Warner also prosecuted a case involving a bombing at Dixie State College in St. George, "U.S. v. Robert Allen Little Jr.", 132 F.3d 43 (10th Cir. 1997), and a case involving cross burning in Salt Lake City His specialty as a prosecutor was civil rights cases.

=== Magistrate judge cases ===

Warner presided over various proceedings in the case "United States of America v. Jeffrey Mowen", 2:09-CR-00098 (Utah 2010), which involved a man who used Morse code to allegedly order murders. Jeffrey Lane Mowen appeared before Warner, seeking a release from custody pending his trial on charges of wire fraud, witness tampering and retaliating against a witness, and solicitation to commit a crime of violence. Mowen had been arrested after scamming investors out of more than $18 million in a Ponzi scheme. Federal prosecutors stated that Mowen attempted to have four former investors murdered by a white supremacist so they couldn't testify against him while he was in the Davis County Jail. Prosecutors also stated that Mowen used Morse code in one instance to dictate a letter to another inmate ordering the murders. Judge Paul Warner denied Mowen's request for pretrial release.

Warner also presided over many drug and child pornography prosecutions. In one case, a TV producer was arrested in 2007 at the Salt Lake City International Airport after child pornography was found in his luggage. Kevin Stewart McMahan was charged in federal court with one count each of possession and transportation of child pornography. Judge Warner agreed to release McMahan from custody pending trial under strict guidelines, such as wearing an ankle monitoring bracelet, because McMahan's job required extensive traveling, and he was not deemed to be a flight risk.

Another case involved Idaho State University history professor Thomas Francis Hale who was accused of a hantavirushoax in 2006. Federal prosecutors said the professor sent a fax suggesting that federal bankruptcy trustee Elizabeth Loveridge should check out the "Hazmat" that would be coming in an orange envelope.
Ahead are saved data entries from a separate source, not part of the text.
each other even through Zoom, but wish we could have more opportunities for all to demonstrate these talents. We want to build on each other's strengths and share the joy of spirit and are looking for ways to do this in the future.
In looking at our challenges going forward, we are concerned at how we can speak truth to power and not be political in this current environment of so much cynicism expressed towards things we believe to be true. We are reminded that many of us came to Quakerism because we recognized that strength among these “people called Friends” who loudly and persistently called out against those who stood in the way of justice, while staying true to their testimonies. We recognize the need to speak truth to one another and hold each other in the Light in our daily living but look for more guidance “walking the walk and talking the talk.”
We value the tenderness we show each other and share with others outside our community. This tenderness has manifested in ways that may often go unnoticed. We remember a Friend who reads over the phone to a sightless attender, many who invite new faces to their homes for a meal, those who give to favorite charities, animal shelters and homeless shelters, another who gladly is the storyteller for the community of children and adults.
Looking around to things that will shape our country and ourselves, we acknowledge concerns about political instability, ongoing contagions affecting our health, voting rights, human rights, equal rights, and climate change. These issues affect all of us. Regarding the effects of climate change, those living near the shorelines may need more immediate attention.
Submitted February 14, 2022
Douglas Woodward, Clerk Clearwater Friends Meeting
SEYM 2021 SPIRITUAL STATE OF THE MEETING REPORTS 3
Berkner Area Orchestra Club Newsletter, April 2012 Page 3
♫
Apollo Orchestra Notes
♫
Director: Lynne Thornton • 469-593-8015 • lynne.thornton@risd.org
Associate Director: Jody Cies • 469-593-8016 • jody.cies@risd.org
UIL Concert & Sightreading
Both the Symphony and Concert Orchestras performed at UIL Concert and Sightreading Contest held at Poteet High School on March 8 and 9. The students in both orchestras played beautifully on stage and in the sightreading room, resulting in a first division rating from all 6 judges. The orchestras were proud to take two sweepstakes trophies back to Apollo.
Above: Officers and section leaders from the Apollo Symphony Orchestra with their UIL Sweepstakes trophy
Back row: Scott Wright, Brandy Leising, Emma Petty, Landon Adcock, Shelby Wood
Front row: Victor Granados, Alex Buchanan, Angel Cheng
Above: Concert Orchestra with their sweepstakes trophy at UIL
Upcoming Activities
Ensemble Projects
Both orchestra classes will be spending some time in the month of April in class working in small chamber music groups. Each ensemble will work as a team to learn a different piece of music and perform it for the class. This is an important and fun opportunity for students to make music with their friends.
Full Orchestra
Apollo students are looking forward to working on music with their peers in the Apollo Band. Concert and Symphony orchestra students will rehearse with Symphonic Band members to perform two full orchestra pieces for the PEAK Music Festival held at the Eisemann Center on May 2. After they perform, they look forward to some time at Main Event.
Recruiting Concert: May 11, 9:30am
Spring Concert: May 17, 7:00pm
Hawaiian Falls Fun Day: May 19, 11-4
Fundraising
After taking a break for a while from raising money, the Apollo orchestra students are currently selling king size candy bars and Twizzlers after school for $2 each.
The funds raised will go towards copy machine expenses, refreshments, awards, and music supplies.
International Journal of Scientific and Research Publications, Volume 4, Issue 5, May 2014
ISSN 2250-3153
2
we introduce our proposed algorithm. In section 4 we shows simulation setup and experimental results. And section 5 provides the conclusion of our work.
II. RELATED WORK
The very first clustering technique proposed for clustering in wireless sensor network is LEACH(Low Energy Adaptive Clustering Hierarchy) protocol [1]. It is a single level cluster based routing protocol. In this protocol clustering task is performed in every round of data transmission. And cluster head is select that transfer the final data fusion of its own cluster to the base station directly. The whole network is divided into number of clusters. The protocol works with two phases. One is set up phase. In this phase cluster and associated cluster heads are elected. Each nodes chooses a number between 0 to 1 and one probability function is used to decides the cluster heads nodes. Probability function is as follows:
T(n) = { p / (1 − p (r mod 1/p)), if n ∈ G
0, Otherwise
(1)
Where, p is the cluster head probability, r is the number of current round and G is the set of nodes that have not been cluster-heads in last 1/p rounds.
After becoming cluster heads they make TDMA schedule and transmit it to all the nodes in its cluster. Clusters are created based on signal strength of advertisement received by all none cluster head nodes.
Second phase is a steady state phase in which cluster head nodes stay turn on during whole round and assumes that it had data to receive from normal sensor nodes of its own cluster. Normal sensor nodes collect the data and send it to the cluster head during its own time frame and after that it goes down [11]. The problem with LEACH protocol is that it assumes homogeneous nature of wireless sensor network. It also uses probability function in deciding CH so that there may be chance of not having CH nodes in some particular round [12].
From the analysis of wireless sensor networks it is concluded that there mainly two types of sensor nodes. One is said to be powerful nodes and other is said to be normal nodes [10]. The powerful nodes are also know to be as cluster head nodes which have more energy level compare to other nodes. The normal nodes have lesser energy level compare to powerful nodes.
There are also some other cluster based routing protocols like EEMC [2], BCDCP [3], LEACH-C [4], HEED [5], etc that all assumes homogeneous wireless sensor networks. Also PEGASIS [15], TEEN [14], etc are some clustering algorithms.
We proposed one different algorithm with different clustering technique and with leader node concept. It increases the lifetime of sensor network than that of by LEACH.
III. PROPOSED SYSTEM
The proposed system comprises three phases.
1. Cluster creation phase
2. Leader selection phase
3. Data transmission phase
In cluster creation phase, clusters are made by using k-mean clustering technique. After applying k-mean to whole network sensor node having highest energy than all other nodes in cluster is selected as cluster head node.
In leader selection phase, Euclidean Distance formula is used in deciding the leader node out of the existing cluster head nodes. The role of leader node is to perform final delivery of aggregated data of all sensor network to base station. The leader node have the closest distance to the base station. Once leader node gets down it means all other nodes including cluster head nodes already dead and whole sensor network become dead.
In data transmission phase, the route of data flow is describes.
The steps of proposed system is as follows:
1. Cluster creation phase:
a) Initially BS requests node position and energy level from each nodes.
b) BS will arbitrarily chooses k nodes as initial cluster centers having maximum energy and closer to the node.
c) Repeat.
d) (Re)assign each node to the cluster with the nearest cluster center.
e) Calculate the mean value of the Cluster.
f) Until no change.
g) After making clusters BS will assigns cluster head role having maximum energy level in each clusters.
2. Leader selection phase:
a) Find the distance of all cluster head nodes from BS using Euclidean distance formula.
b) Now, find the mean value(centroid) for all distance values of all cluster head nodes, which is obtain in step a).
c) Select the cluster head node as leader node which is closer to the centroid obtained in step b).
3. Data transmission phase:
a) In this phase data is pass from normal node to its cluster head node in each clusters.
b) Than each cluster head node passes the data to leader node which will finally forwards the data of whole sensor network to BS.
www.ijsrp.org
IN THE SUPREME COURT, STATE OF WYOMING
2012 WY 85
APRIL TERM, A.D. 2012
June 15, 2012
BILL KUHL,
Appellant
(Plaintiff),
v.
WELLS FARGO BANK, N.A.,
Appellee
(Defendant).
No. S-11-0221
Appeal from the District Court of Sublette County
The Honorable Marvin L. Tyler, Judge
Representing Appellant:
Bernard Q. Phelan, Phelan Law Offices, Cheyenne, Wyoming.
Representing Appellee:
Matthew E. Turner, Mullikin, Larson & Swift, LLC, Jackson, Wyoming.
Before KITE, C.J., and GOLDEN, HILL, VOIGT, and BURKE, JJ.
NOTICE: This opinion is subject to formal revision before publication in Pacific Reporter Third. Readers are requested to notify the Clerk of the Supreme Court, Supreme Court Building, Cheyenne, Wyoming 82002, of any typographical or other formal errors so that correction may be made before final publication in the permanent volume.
A few days later, an envelope arrived with "caution" written on it. There was a note inside that said "Termites or hantavirus from mice?" Assistant U.S. Attorney Trina Higgins said the note was wrapped around what was believed to be termites, and it didn't contain the hantavirus. The note was part of a federal indictment that was handed down against Hale, charging him with making the phony hantavirus hoax, lying to federal authorities and hiding assets during bankruptcy proceedings. Hale was arrested by the FBI's Joint Terrorism Task Force at the Salt Lake City International Airport after stepping off a flight from Chicago. Hale appeared before Judge Paul Warner, and he pleaded not guilty to the charges. Judge Warner ordered Hale to be released from the Salt Lake County Jail with a number of conditions of release, including that he have no contact with Loveridge except through her attorney and that he undergo mental health therapy.

In another case, a Southwest Airlines co-pilot faced federal DUI charges in 2006. A federal complaint was filed against Carl Fulton, who was accused of operating a plane under the influence of alcohol. Fulton was pulled from the cockpit of a Southwest Airlines Flight preparing to leave Salt Lake City bound for Phoenix after a Transportation Security Administration screener detected alcohol on his breath. The screener followed Fulton and watched him board the flight. Airport police were called and Fulton was asked to step outside the plane, according to a complaint filed in federal court. Fulton made an appearance before Judge Paul Warner, and he was charged with one count of operation of a common carrier under the influence of alcohol or other drugs. The charge carries a maximum penalty of 15 years in prison and up to $250,000 in fines.

==Personal life==
Warner is married and has four children; two boys and two girls.

==Publications and speeches==
Warner has given hundreds of speeches, and he has testified before the U.S. Sentencing Commission. He has spoken at national conventions on Project Safe Neighborhoods and as at numerous local functions, service clubs, and routine bar presentations. He has been the speaker every year for the past 12 years at Weber State College on the topic of American values and citizenship.